Van muzikale ondervoeding is bij Sitkovetsky geen sprake. Hij toont het juiste stijlgevoel, pakt de materie op de juiste wijze aan, maar voegt daar weinig persoonlijks aan toe.

Als een samenvatting van de beste kwaliteiten uit het ‘nog niet authentiek bewuste’ verleden komen de vertolkingen van Perlman over. Het zijn qua rijke, volle toon en realisatie hoogst indrukwekkende uitvoeringen, alleen gaan bij deze aanpak wel iets aan nuancen verloren. Maar het is moeilijk zich aan de pluspunten van deze realisatie te onttrekken. Perlman mag dan op papier niet een ideale Bachvertolker lijken, hij zorgt niettemin voor een hele gave, warmbloedige en stijlvolle verklanking.

Zo is op zijn manier hetgeen Kagan ten tonele voert nog een imposante samenvatting van wat de Russische vioolschool vroeger te bieden had: grote toon, intense voordracht in tempi die aan de trage kant zijn, maar behalve bijvoorbeeld in de beroemde Chaconne toch niet in ideale Bachstijl. Lees wat Mullova over haar Moskouse Bachervaringen te zeggen heeft.

Herinneringen aan hoe Zehetmair op een moderne viool met bijbehorende strijkstok toch tracht barokke uitvoeringsprincipes aan te houden, wekt vooral ook Tetzlaff. Hij maakt veel van de polyfone gedeelten. Zijn beide opnamen zijn uitstekend, maar in zijn tweede overtreft hij zichzelf omdat hij verder boven de materie staat en meer eigen karakter toont. Zeker in zijn tweede opname is Tetzlaff een weloverwogen, verbeeldingsvolle vertolker die technisch alles weet te realiseren wat met een moderne strijkstok maar kan. De lastige akkoorden komen bij hem pront uit de verf. Bovendien speelt hij heel spontaan en verleent de dansen veel karakter. Iemand om in de gaten te houden.

Wat Poulet precies doet is helaas niet duidelijk hoorbaar door het grote galmaandeel van zijn opname, maar op zichzelf levert hij een zeer vitale, stijlvolle prestatie.

Oude school in de nadagen ademt de voordracht van Haendel. Er is weinig mis met haar voordracht, maar op den duur gaat ze toch wat eenvormig en al te serieus klinken.
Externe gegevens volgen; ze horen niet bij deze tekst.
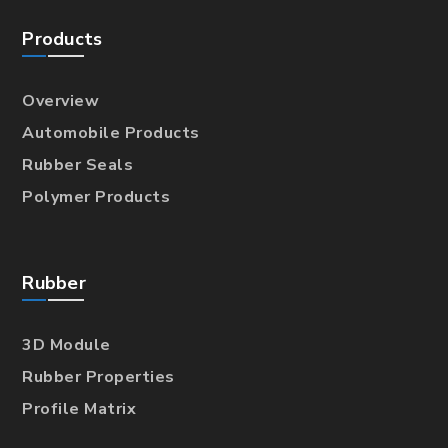
Products
Overview
Automobile Products
Rubber Seals
Polymer Products
Rubber
3D Module
Rubber Properties
Profile Matrix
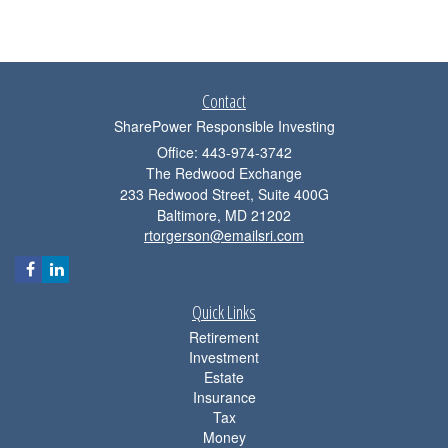
Contact
SharePower Responsible Investing
Office: 443-974-3742
The Redwood Exchange
233 Redwood Street, Suite 400G
Baltimore,
MD
21202
rtorgerson@emailsri.com
Quick Links
Retirement
Investment
Estate
Insurance
Tax
Money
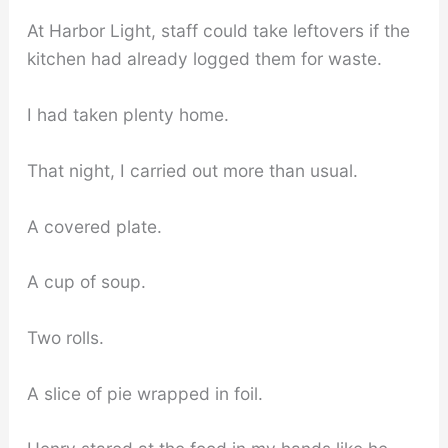
At Harbor Light, staff could take leftovers if the
kitchen had already logged them for waste.
I had taken plenty home.
That night, I carried out more than usual.
A covered plate.
A cup of soup.
Two rolls.
A slice of pie wrapped in foil.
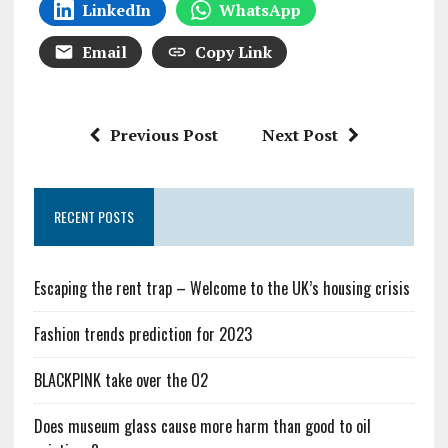
LinkedIn
WhatsApp
Email
Copy Link
Previous Post
Next Post
RECENT POSTS
Escaping the rent trap – Welcome to the UK’s housing crisis
Fashion trends prediction for 2023
BLACKPINK take over the O2
Does museum glass cause more harm than good to oil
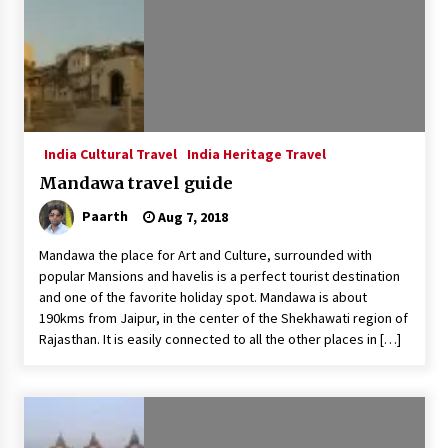
India Cultural Travel
India Heritage Travel
Mandawa travel guide
Paarth
Aug 7, 2018
Mandawa the place for Art and Culture, surrounded with
popular Mansions and havelis is a perfect tourist destination
and one of the favorite holiday spot. Mandawa is about
190kms from Jaipur, in the center of the Shekhawati region of
Rajasthan. It is easily connected to all the other places in […]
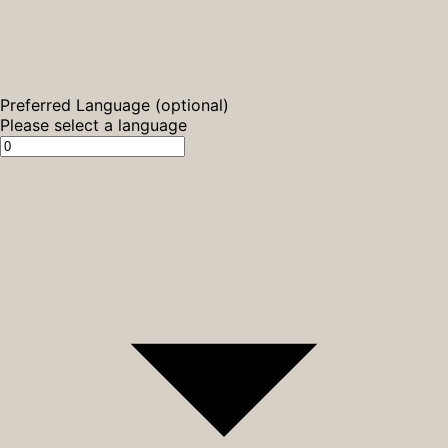
Preferred Language (optional)
Please select a language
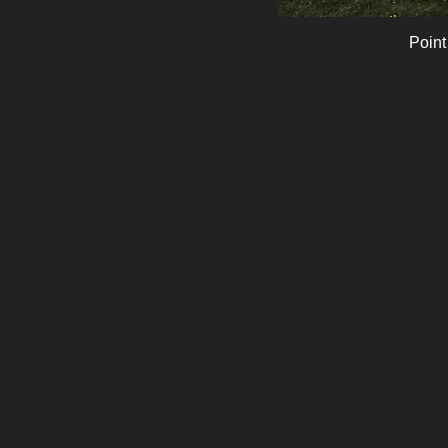
Point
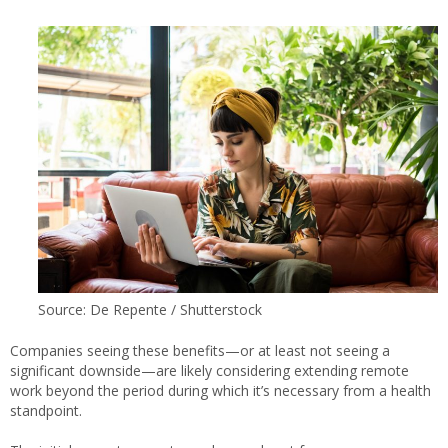
Source: De Repente / Shutterstock
Companies seeing these benefits—or at least not seeing a
significant downside—are likely considering extending remote
work beyond the period during which it’s necessary from a health
standpoint.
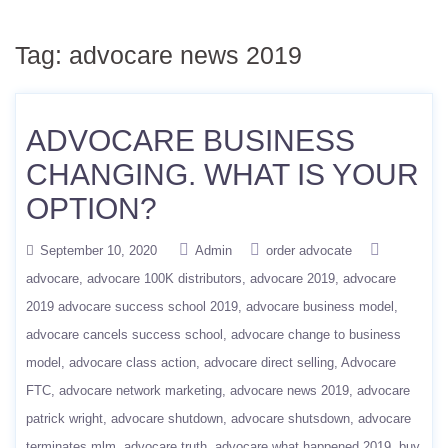
Tag:
advocare news 2019
ADVOCARE BUSINESS
CHANGING. WHAT IS YOUR
OPTION?
September 10, 2020
Admin
order advocate
advocare
advocare 100K distributors
advocare 2019
advocare
2019 advocare success school 2019
advocare business model
advocare cancels success school
advocare change to business
model
advocare class action
advocare direct selling
Advocare
FTC
advocare network marketing
advocare news 2019
advocare
patrick wright
advocare shutdown
advocare shutsdown
advocare
terminates mlm
advocare truth
advocare what happened 2019
buy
De in onze contreien vrijwel onbekende Fulkerson maakte vooral naam als vertolker van eigentijdse muziek (Glass, Wernick, Harris, Ives, Erb, Crumb, Ornstein) maar beweegt zich ook met overtuiging in de baroksector. Vooral zijn greep op de grotere structuren maakt indruk en aan een zorgvuldige, stijlvolle afwikkeling ontbreekt het niet.
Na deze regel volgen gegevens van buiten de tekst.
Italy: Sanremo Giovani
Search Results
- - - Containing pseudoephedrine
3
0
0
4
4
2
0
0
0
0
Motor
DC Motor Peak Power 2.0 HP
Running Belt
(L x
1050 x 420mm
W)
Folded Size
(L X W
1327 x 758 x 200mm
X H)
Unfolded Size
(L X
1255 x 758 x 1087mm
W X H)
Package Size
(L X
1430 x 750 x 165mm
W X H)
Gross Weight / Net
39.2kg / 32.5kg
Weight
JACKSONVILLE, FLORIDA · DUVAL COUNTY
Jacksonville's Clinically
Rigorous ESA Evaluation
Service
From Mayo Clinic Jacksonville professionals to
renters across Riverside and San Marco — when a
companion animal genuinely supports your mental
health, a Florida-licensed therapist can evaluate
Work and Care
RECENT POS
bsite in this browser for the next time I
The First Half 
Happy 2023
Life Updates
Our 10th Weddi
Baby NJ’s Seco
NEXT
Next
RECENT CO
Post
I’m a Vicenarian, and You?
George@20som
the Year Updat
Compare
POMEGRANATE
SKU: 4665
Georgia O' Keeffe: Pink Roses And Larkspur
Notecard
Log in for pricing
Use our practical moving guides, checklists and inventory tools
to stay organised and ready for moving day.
Persoonlijkheid in de vorm van een streven naar kleinschaligheid, een wisselende toonvorming en expressie vormen de aangename kanten van de voordracht door de Oostenrijker Schmid, die als enige ook de bewerking tot sonates voor viool en piano van Schumann vastlegde. Hij koos voor intimiteit en kleinschaligheid, toont persoonlijkheid en maakt op zijn manier indruk.

Mogelijk kwam het moment van opname voor Ehnes nog wat te vroeg. Wat hij namelijk laat horen is aan de onpersoonlijke, puur virtuoze kant met een nogal beperkte expressie.
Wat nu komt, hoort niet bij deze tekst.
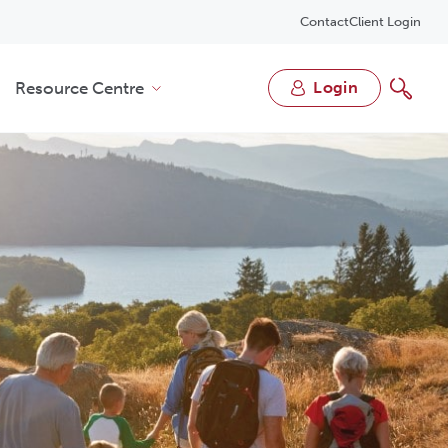
Contact
Client Login
Resource Centre
login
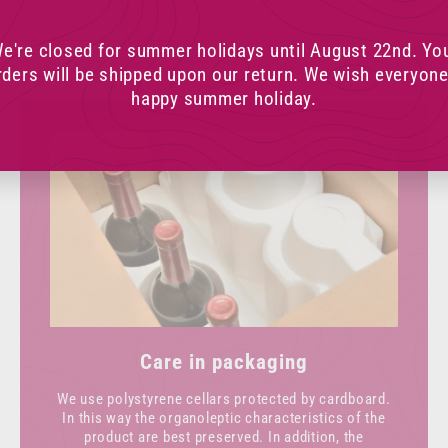
e're closed for summer holidays until August 22nd. Yo
rders will be shipped upon our return. We wish everyone
happy summer holiday.
Care in packaging
We use polystyrene cellars protected by cardboard.
In this way the organoleptic characteristics of the
product are best preserved. In addition, the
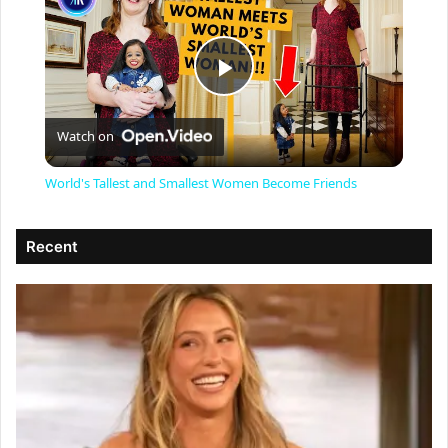
P
Watch on
l
World's Tallest and Smallest Women Become Friends
a
Recent
y
V
i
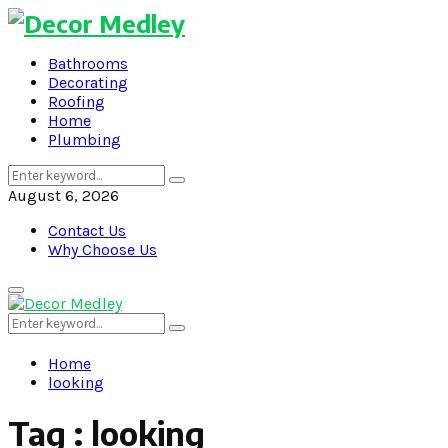
Bathrooms
Decorating
Roofing
Home
Plumbing
Search
Search
for:
August 6, 2026
Contact Us
Why Choose Us
Primary
Menu
Search
Search
for:
Home
looking
Tag : looking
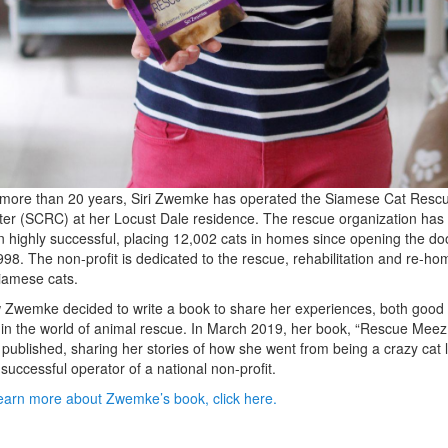
more than 20 years, Siri Zwemke has operated the Siamese Cat Resc
er (SCRC) at her Locust Dale residence. The rescue organization has
 highly successful, placing 12,002 cats in homes since opening the do
998. The non-profit is dedicated to the rescue, rehabilitation and re-ho
iamese cats.
Zwemke decided to write a book to share her experiences, both good
in the world of animal rescue. In March 2019, her book, “Rescue Meez,
published, sharing her stories of how she went from being a crazy cat 
 successful operator of a national non-profit.
earn more about Zwemke’s book, click here.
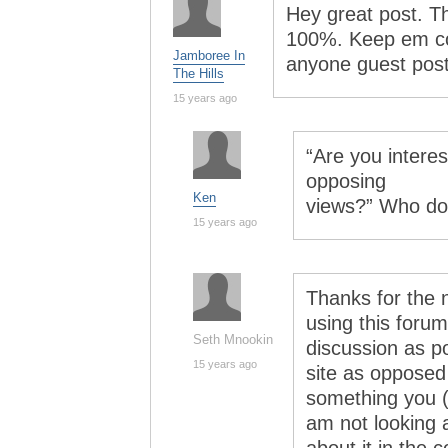
Hey great post. Th
100%. Keep em com
Jamboree In
anyone guest pos
The Hills
15 years ago
“Are you intere
opposing
Ken
views?” Who do 
15 years ago
Thanks for the n
using this foru
Seth Mnookin
discussion as po
15 years ago
site as opposed 
something you (
am not looking at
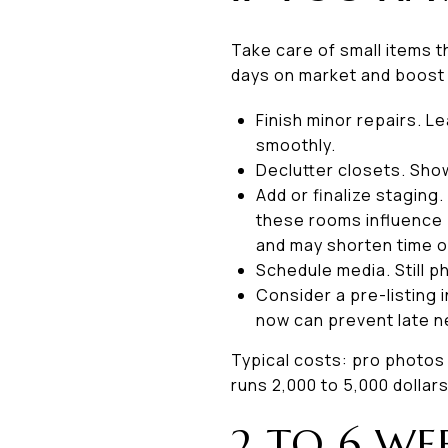
Take care of small items 
days on market and boost
Finish minor repairs. L
smoothly.
Declutter closets. Sho
Add or finalize staging.
these rooms influence
and may shorten time o
Schedule media. Still p
Consider a pre-listing 
now can prevent late n
Typical costs: pro photos 1
runs 2,000 to 5,000 dollar
2 TO 6 WE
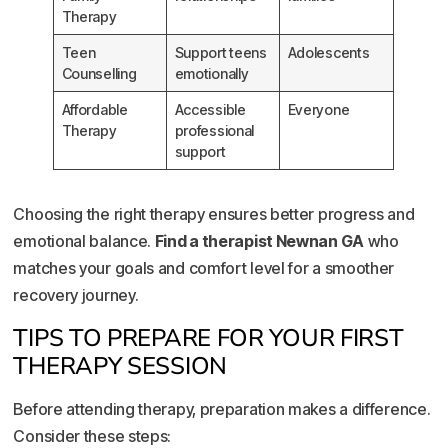
Therapy
Teen
Support teens
Adolescents
Counselling
emotionally
Affordable
Accessible
Everyone
Therapy
professional
support
Choosing the right therapy ensures better progress and
emotional balance.
Find a therapist Newnan GA
who
matches your goals and comfort level for a smoother
recovery journey.
TIPS TO PREPARE FOR YOUR FIRST
THERAPY SESSION
Before attending therapy, preparation makes a difference.
Consider these steps:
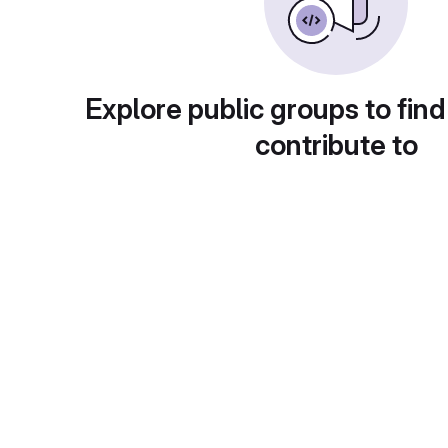
Explore public groups to find
contribute to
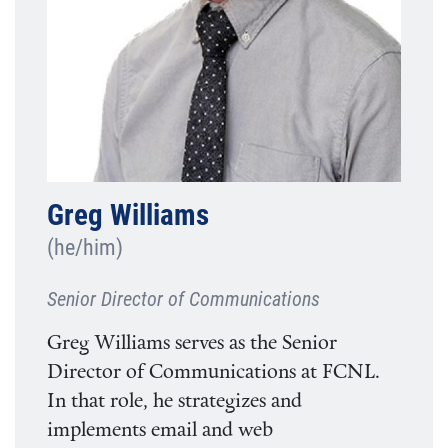
Greg Williams
(he/him)
Senior Director of Communications
Greg Williams serves as the Senior
Director of Communications at FCNL.
In that role, he strategizes and
implements email and web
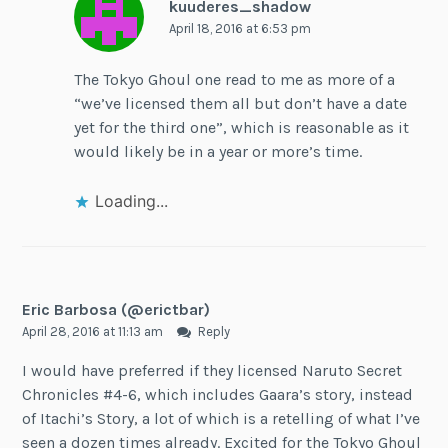
kuuderes_shadow
April 18, 2016 at 6:53 pm
The Tokyo Ghoul one read to me as more of a
“we’ve licensed them all but don’t have a date
yet for the third one”, which is reasonable as it
would likely be in a year or more’s time.
Loading...
Eric Barbosa (@erictbar)
April 28, 2016 at 11:13 am
Reply
I would have preferred if they licensed Naruto Secret
Chronicles #4-6, which includes Gaara’s story, instead
of Itachi’s Story, a lot of which is a retelling of what I’ve
seen a dozen times already. Excited for the Tokyo Ghoul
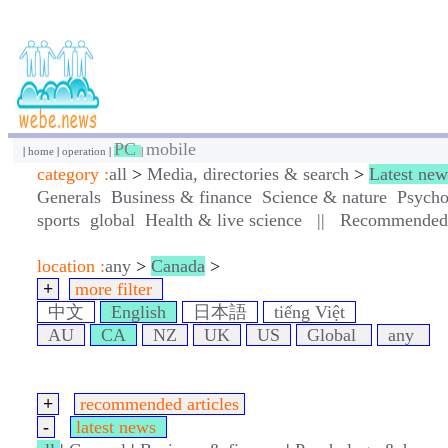
PC
mobile
|
home
|
operation
|
|
category :
all
>
Media, directories & search
>
Latest new
Generals
Business & finance
Science & nature
Psycho
sports
global
Health & live science
||
Recommended a
location :
any
>
Canada
>
+
more filter
中文
English
日本語
tiếng Việt
AU
CA
NZ
UK
US
Global
any
+
recommended articles
-
latest news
Fischer verrast als steeds ook in deze muziek die ze technisch feilloos en met een goede stilistische opvatting heel helder gestalte geeft. Ze haast zich niet en speelt met een bezonnenheid die men van een zo jonge soliste niet direct zou verwachten. De aanpak is aan de koele kant, passend bij een koele schoonheid. 

Mooi homogeen en met hoorbaar persoonlijke trekken maakt Waterman een goede indruk. Ze toont het juiste gevoel en weet te stimuleren. Iets meer contrastwerking zou de reeks interpretaties van Schneider hebben opgewaardeerd.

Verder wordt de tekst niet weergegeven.